I know that if you’re the first person in an instance to look at a community, it won’t load right away. However I’m not sure how someone would monitor that (or why they would want to)
If there’s only one user that instance’s “all” feed will be indistinguishable from the user’s subscription feed.
(unless you do some community seeding)
Why do you need to automate it and do multiple decoy accounts? Can’t you just make a single account and use it to subscribe to a bunch of the biggest communities?
If your concern is about your instance’s publicly visible /instances list, can’t you just make it private? Or even make the entire web interface private? You’re the boss, after all.
I’m afraid making your instance private disables federation.
As for making the web interface private, while it would prevent the average Joe from seeing federated communities, you could still do it through the API, which you have to keep public if you want to use alternative and mobile clients without a VPN.
deleted by creator
Why not just manipulate the API before it is delivered then?
You can probably make the list private by blocking the specific API endpoint or rewriting the JSON output in your reverse proxy. You could patch the Lemmy source code as well, of course.
External servers will still be able to see what remote sites you visit, but there’s no reason you couldn’t at least block the scrapers by messing with the JSON API. ActivityPub doesn’t mandate anything about these lists so federation should still work even if you disable 90% of the Lemmy API.
People were talking about a script that would go out and subscribe to a bunch of communities. As long as that’s better enough should be able to operate under that umbrella?
I did this on my instance. You create a new user and give the script those credentials, it goes out and subs to all the trending communities across the various instances so now my instance has a big mish-mash of communities federated, not just the ones I originally subscribed to on my personal user.

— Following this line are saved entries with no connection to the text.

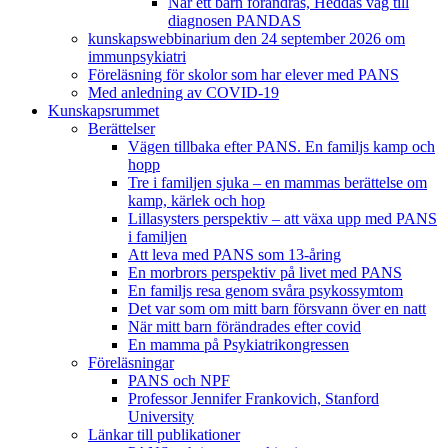
När ett barn förändras, Heddas väg till
diagnosen PANDAS
kunskapswebbinarium den 24 september 2026 om
immunpsykiatri
Föreläsning för skolor som har elever med PANS
Med anledning av COVID-19
Kunskapsrummet
Berättelser
Vägen tillbaka efter PANS. En familjs kamp och
hopp
Tre i familjen sjuka – en mammas berättelse om
kamp, kärlek och hop
Lillasysters perspektiv – att växa upp med PANS
i familjen
Att leva med PANS som 13-åring
En morbrors perspektiv på livet med PANS
En familjs resa genom svåra psykossymtom
Det var som om mitt barn försvann över en natt
När mitt barn förändrades efter covid
En mamma på Psykiatrikongressen
Föreläsningar
PANS och NPF
Professor Jennifer Frankovich, Stanford
University
Länkar till publikationer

That’s exactly what I need. Could you share the script you use?
I finally found the script, sorry for the massive delay.
https://github.com/Fmstrat/lcs
It’s named “Lemmy Community Seeder” which is probably why I couldn’t find it anywhere, I wasn’t searching for those terms.
I can’t seem to find it in a Google search now so I’ll take a look at my server in case I ran the script there and saved a copy. There appear to be a lot of similar tools now to assist with people moving over from Reddit but this script was really quick and handy.